> Objective: Render every line of the listing below as a Markdown table with two columns, Row for the row number and Text for the line, skipping blank lines. Leave the pictures out of your answer.

━━━━━ Extracted entries

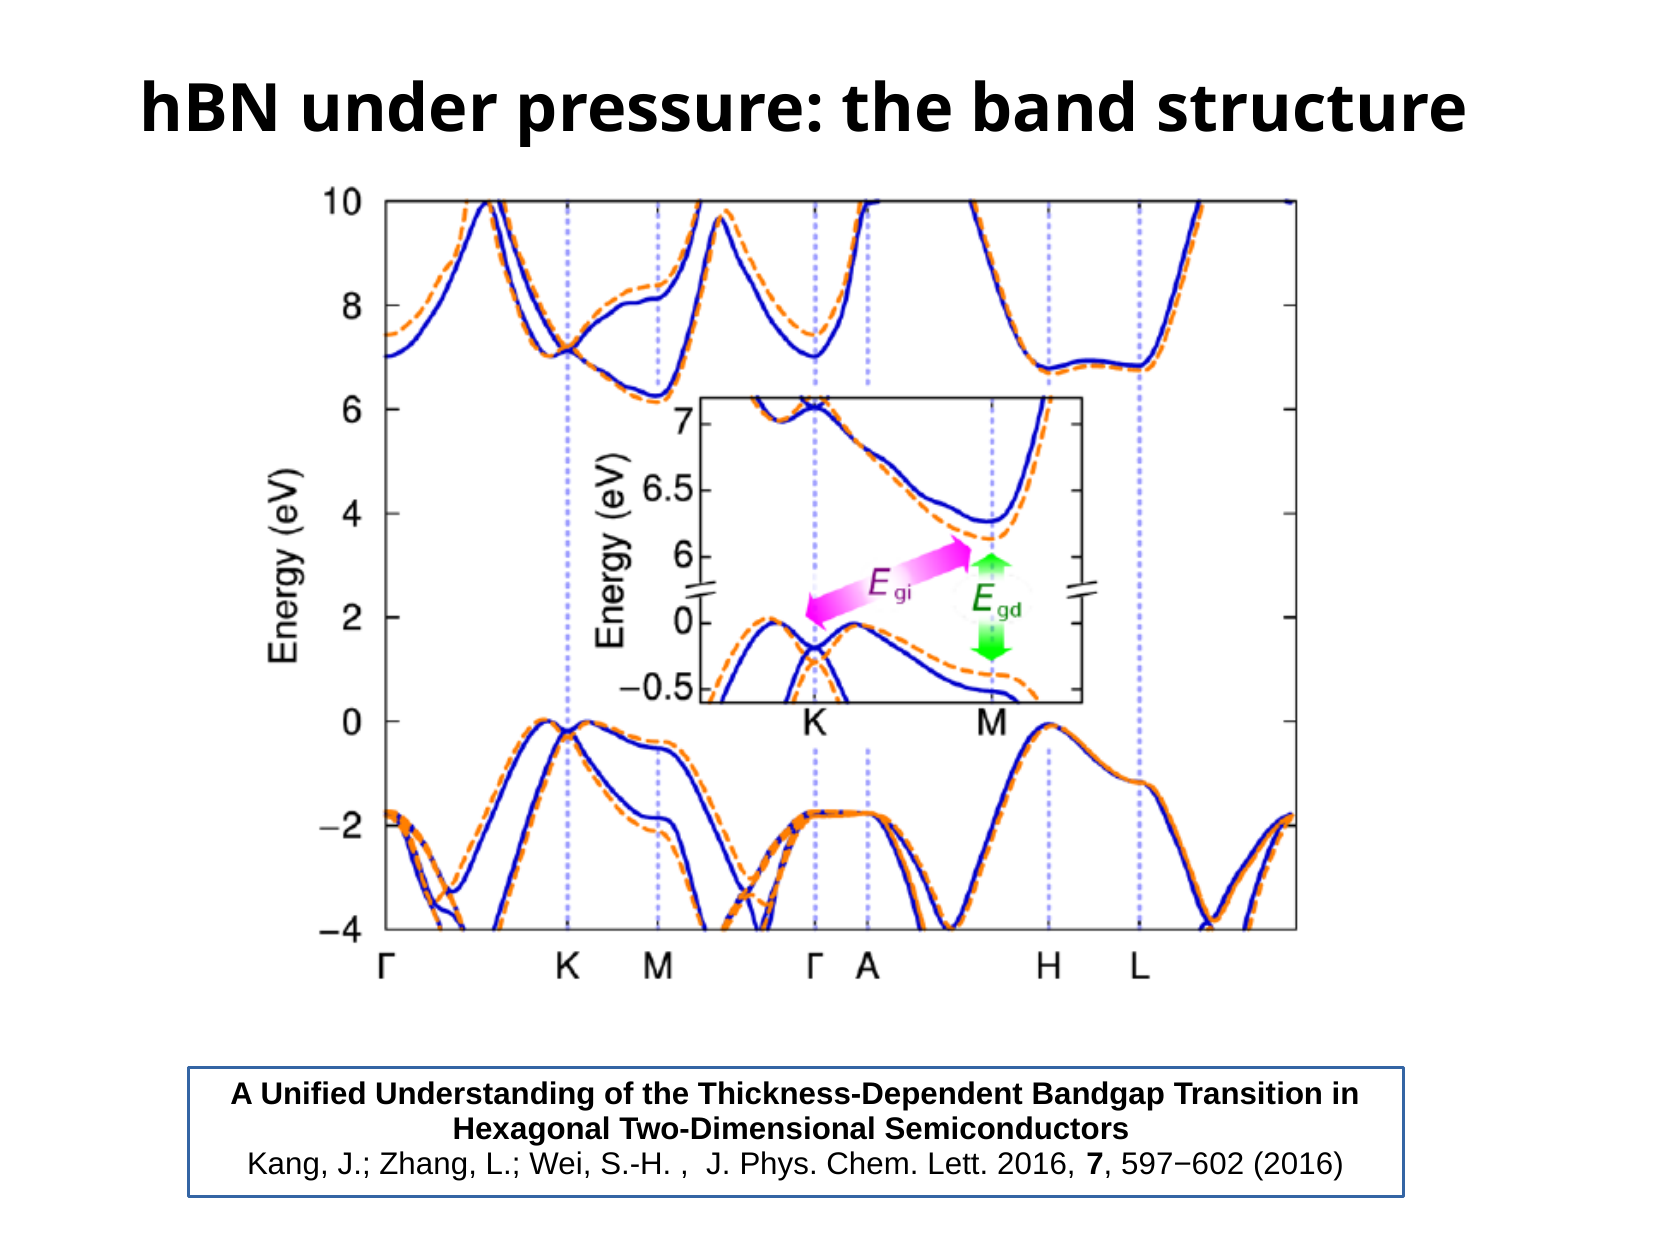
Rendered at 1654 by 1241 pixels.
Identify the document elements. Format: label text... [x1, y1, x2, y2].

picture [210, 173, 1366, 1016]
title hBN under pressure: the band structure [60, 12, 1549, 199]
text_box A Unified Understanding of the Thickness-Dependent Bandgap Transition in Hexagonal Two-Dimensional Semiconductors Kang, J.; Zhang, L.; Wei, S.-H. , J. Phys. Chem. Lett. 2016, 7, 597−602 (2016) [188, 1067, 1404, 1197]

━━━━━━━━━━

> Task answer:
| Row | Text |
|---|---|
| 1 | Rendered at 1654 by 1241 pixels. |
| 2 | Identify the document elements. Format: label text... [x1, y1, x2, y2]. |
| 3 | picture [210, 173, 1366, 1016] |
| 4 | title hBN under pressure: the band structure [60, 12, 1549, 199] |
| 5 | text_box A Unified Understanding of the Thickness-Dependent Bandgap Transition in Hexagonal Two-Dimensional Semiconductors Kang, J.; Zhang, L.; Wei, S.-H. , J. Phys. Chem. Lett. 2016, 7, 597−602 (2016) [188, 1067, 1404, 1197] |